Switzerland's central bank has completed its rate hiking cycle despite indicating the possibility for additional increases last week when it left borrowing costs unchanged.

This is according to the majority of economists surveyed by Reuters news agency.

The Swiss National Bank (SNB) held its policy rate at 1.75% last Thursday, stating that inflation – sitting at 1.6% in August and remaining within the central bank's target of between 0% and 2% - had edged down. However, it said additional tightening cannot be ruled out.

Nevertheless, this is an unlikely scenario according to the economists polled. A total of 24 out of the 26 surveyed by Reuters following the central bank's decision last week forecast no further rate rises within the current cycle. 

This leaves the Swiss National Bank in line with the European Central Bank, which has also completed its rate hiking cycle, according to the findings from another Reuters survey.

"The SNB's decision to keep rates unchanged at 1.75% was a big surprise, although it left the door open for further hikes. We do not expect any further increases in the policy rate as we expect inflation to fall next year," according to Adrian Prettejohn at Capital Economics.

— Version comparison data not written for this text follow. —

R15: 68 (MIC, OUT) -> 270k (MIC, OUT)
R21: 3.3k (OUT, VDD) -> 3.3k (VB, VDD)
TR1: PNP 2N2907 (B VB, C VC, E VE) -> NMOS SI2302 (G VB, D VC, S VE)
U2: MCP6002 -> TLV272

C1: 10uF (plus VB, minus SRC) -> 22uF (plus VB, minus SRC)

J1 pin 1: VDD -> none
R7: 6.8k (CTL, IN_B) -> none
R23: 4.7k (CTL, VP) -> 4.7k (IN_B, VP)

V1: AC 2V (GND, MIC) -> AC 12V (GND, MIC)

"With inflation easing and the economy weakening, we expect that the SNB is internally more dovish than it is letting on," he went on to add.

Following last week's meeting, the Chairman of the SNB, Thomas Jordan, left the door open for additional rate hikes, stating, "there is still an existing inflationary pressure, and we do not exactly know whether this inflationary pressure will increase again."

The first-rate cut is not forecast until Q4 next year, according to a smaller sample of 17 economists. The Swiss Central Bank typically only makes policy decisions once every three months.